Фрагмент страницы -

:::

Вставайте, граф! Часть десятая

Долгоиграющего графа Панина на посту министра юстиции сменил Дмитрий Николаевич Замятнин (1805-1881). Не граф, никак не барон, а просто из дворян Нижегородской губернии. Без выдающихся заслуг своего рода, а значит, и без выдающегося вспомоществования в карьерном продвижении.
Что-то я увлёкся сухой «газетной» информацией о наших «номинантах», забывая о хотя бы игре с именами.
Например (если о родах), чем Панины отличаются от Пановых?
Оба рода (дворянских) – достаточно древние. Обозначились, по крайней мере, с XVI века. Панины – чуть раньше (до Ивана Грозного). Впрочем, оформленное дворянство (с внесением в Гербовник и пожалованными поместьями – уже в следующем веке) первыми могли обрести уже Пановы. Хотя... Происходило это оформление при Михаиле Романове, и кто там протолкнулся в очередь раньше, уже не суть важно.
Панины – всё-таки, уже при Алексее Михайловиче. А ведь один из них (Никита) в 1572-м аж нёс фонарь перед Государем (Иваном Васильевичем) на его третьей свадьбе. Да и среди опричников их мелькало куда больше, чем Пановых.
И у тех, и у других (мы – о Паниных и Пановых) различают, вроде, как три ветви. Мабыть, просто в дань этому числу.
На гербе Паниных (уже – графском) – на голубом поле изображены два дельфина, больше похожих то ли на осётра, то ли на чудо-юдо-рыбу.

:::

Содержимое набора данных -
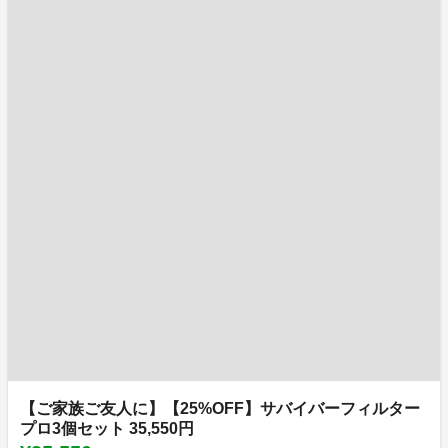
【ご家族ご友人に】【25%OFF】サバイバーフィルター
プロ3個セット 35,550円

:::

Задание -
Переведите, пожалуйста, на английский язык предложение из заметки о Паниных и Пановых: «На гербе Паниных (уже – графском) – на голубом поле изображены два дельфина, больше похожих то ли на осётра, то ли на чудо-юдо-рыбу». Материалы никак не связаны с заметкой.

Решение задания -
On the Panin coat of arms (by then a count's), two dolphins are depicted on a blue field, looking more like either a sturgeon or some fairy-tale wonder fish.